STEPHANIE O'NEILL, BYLINE: California's $80 million ad campaign is targeting about 5 million uninsured residents who qualify to buy health insurance on the state-run marketplace called Covered California.

(SOUNDBITE OF ADVERTISEMENT)

UNIDENTIFIED MAN #1: Soon, Californians from Sacramento to Salinas to San Diego will have equal access to quality health insurance.

O'NEILL: Phase one began airing on Labor Day in three test markets and includes this spot that takes viewers on a sort of road trip through California with highway signs welcoming them to what the narrator describes as a new state of health.

(SOUNDBITE OF ADVERTISEMENT)

UNIDENTIFIED MAN #1: Those who need financial assistance will get it, and nobody will be denied because of a preexisting condition. Welcome to a new state of health. Welcome to Covered California. We are your health insurance marketplace.

UNIDENTIFIED MAN #2: (Foreign language spoken)

UNIDENTIFIED GROUP #1: (Foreign language spoken)

UNIDENTIFIED WOMAN #1: (Foreign language spoken)

O'NEILL: A second welcome ad is in Spanish and shows smiling people welcoming viewers into their homes and businesses.

(SOUNDBITE OF ADVERTISEMENT)

UNIDENTIFIED MAN #2: (Foreign language spoken)

UNIDENTIFIED WOMAN #1: (Foreign language spoken)

O'NEILL: Subsequent ads will focus on real Californians with real stories about illnesses and accidents and the financial toll they can wreak on the unprepared. It's a straight talking strategy that Daniel Zingale with The California Endowment, a private grant-giving organization, says makes sense in a state as large and as diverse as California.

DANIEL ZINGALE: When you actually get down to the facts about what's in the law and, specifically, what benefits you and your family, that's when you get people's attention.

O'NEILL: But while just the facts may be just the ticket for California, some other states are betting on less conventional approaches.

(SOUNDBITE OF SONG, "LIVE LONG IN OREGON")

LAURA GIBSON: (Singing) Long live the Oregon spirit. Long live the Oregon way.

O'NEILL: Oregon, for instance, launched its $4 million media campaign in early July with introductory ads showcasing local musicians such as Portland folksinger Laura Gibson, who croon not about health insurance but rather about the virtues of healthy living in Oregon.

(SOUNDBITE OF SONG, "LIVE LONG IN OREGON")

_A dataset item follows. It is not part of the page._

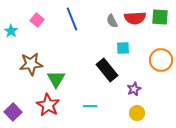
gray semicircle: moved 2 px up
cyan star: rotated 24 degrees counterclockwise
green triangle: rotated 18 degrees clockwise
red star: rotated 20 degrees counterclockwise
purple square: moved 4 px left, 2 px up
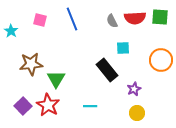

GIBSON: (Singing) Each logger and lawyer and stay-at-home dad, every baker and banker and indie rock band, each student and teacher and neighbor and friend will live long in Oregon. Long live...

O'NEILL: In Minnesota, the state's nearly $9 million ad campaign relies on humor by showing folk legend Paul Bunyan and his sidekick Babe the Blue Ox in a series of painful mishaps that feature everything from woodpeckers attacking poor Paul to the lumberjack injuring himself in a waterskiing accident.

(SOUNDBITE OF ADVERTISEMENT)

UNIDENTIFIED MAN #3: Whoa. Oh. Oh, oh.

UNIDENTIFIED WOMAN #2: Minnesota, land of 10,000 reasons to get health insurance.

UNIDENTIFIED MAN #3: Babe, little help?

O'NEILL: And in Maryland, a $2.5 million ad campaign is extolling the virtues of health insurance with images of blue crabs, a hunky fisherman, a slew of smiling people and this catchy jingle.

(SOUNDBITE OF MUSIC)

UNIDENTIFIED GROUP #2: It's a new day. There's a brand-new way. Get the health coverage you need...

O'NEILL: But no matter how clever or creative these ads may be, their success ultimately will be measured by how many of the young and healthy residents they enroll in health insurance when they open for business on October 1st. For NPR News, I'm Stephanie O'Neill.